= Govindpur, Allahabad =

Also a place near Gwalior, Madhya Pradesh

Govindpur is one of the oldest colonies in India established by Prayagraj Development Authority in 1981 at the bank of the river Ganges.

==Geography==
The approximate area of the colony is 1.5 km^{2}. It is situated on a plateau which protects it from the frequent floods of the river Ganges. It has four levels of residential structures, EWS (economically weaker section), LIG (lower income group), MIG (middle income group) and HIG (higher income group)—representing a typical socio-economic class structure in India. It also comprises plots which gives it a more elegant look.

==Transportation==
It is very well connected by local transport with the rest of the city with indigenous developed vehicles called Vikram. It is also supported by private and government bus services called Mahanagri and UPSRTC.

==Facilities==
The main markets are Aashiyana market, Jeeshan market. There are two Durga Puja Parks here. The prime shopping place in Govindpur is at Zeeshan market where various kinds of shops ranging from general store to gift shops can be found.

Nearby localities are Chandpur, Salori, Bhulai Ka Purwa, Shivpuri and Shivkuti.

There are a number of medical stores in Govindpur. A number of roadside shops serve fast foods.
Photostate printout shop also available.

==Nearby places==

Places to visit in Govindpur include Shivkuti Temple, one of the oldest temples of India which houses a Shiv Kaccheri which has thousands of shivlings and is of high importance to Shiv devotees.
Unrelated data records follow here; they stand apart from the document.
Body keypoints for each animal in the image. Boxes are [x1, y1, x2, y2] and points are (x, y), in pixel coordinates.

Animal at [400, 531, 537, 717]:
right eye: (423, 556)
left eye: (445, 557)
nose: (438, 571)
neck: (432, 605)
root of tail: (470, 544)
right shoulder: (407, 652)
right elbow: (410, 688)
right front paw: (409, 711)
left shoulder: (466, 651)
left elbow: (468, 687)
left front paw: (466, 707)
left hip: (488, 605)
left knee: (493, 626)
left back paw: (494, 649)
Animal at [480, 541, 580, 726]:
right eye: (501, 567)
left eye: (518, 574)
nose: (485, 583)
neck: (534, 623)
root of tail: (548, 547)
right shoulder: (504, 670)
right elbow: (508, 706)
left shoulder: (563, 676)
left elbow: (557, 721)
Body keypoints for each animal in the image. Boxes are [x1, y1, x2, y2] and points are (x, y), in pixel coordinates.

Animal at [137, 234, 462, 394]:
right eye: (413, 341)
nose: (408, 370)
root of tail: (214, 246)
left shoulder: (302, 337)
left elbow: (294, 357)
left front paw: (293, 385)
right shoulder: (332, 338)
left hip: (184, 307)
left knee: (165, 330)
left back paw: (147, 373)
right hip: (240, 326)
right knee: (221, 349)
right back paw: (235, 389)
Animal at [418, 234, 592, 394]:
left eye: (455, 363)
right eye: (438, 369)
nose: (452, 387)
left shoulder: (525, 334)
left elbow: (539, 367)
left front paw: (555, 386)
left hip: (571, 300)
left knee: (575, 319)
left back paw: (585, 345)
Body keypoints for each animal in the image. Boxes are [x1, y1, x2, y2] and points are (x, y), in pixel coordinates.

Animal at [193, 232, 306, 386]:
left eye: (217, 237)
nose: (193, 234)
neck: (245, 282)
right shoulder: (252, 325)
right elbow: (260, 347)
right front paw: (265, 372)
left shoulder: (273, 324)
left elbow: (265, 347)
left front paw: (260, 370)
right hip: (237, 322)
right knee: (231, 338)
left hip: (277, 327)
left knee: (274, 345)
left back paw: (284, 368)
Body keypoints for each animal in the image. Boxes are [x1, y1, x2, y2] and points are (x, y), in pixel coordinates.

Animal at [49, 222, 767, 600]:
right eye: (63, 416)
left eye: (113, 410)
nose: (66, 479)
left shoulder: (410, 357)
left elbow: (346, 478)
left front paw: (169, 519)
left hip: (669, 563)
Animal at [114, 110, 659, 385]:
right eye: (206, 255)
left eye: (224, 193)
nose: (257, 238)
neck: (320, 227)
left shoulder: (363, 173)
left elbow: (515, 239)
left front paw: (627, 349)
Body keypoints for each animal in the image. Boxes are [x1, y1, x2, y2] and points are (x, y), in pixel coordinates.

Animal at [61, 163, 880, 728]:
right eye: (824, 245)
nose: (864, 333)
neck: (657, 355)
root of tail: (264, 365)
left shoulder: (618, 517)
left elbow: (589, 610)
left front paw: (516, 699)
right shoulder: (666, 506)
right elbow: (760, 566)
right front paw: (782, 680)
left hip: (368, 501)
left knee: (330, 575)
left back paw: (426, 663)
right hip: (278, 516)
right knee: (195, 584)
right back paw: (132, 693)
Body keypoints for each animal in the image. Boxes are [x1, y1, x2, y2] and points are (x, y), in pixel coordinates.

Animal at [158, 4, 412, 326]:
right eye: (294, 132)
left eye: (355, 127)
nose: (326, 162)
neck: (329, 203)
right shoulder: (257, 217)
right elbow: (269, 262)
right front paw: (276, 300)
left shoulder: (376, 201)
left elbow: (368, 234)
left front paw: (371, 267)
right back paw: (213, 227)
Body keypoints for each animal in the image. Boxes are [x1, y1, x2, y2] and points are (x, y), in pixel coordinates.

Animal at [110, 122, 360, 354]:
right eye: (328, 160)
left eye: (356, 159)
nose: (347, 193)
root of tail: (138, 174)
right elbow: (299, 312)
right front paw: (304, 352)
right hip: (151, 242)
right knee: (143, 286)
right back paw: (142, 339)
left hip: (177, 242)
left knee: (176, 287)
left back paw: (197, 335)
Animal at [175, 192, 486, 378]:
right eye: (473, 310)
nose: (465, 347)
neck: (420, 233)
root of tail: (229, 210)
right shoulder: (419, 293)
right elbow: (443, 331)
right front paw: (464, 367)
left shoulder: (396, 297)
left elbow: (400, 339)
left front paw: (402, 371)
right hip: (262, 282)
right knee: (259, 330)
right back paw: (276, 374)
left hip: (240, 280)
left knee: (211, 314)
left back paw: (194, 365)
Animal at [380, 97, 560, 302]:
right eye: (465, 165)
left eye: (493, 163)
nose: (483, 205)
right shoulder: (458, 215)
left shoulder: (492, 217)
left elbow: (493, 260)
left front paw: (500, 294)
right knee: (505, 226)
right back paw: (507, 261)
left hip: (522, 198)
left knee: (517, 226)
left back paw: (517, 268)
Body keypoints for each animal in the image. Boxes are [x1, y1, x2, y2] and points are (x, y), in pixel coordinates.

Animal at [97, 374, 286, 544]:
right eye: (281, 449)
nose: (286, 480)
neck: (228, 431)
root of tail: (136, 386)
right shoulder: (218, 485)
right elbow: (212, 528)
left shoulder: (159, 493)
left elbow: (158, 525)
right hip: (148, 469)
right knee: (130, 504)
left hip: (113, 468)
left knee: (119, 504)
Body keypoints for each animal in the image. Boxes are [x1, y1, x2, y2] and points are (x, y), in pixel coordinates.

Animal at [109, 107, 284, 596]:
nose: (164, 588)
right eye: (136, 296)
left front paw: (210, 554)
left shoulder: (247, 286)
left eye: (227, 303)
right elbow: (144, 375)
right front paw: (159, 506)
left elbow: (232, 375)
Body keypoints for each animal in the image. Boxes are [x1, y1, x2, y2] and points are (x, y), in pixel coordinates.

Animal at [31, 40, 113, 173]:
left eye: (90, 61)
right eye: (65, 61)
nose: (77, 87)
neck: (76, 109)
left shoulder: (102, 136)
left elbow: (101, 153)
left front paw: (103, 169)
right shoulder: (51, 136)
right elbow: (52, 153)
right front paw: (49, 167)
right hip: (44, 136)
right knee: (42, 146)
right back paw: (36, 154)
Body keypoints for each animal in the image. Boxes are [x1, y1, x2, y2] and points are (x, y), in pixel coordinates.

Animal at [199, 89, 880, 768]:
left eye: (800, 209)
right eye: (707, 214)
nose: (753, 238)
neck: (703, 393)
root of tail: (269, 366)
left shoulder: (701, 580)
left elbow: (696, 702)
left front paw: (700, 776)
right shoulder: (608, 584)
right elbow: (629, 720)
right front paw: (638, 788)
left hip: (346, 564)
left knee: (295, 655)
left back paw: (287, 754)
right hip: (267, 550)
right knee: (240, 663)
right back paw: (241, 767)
The Narayan Ashram is another such place which houses three temples in inside a huge lush green campus, which is a great outing spot for local residents. Also the famous, Motilal Nehru National Institute of Technology, one of the 30 NIT's of India is situated just one and a half kilometres from Govindpur colony.

About 14.2 km from sangam "In Hindu tradition Triveni Sangam is the 'confluence' of three rivers. Sangama is the Sanskrit word for confluence. The point of confluence is a sacred place for Hindus".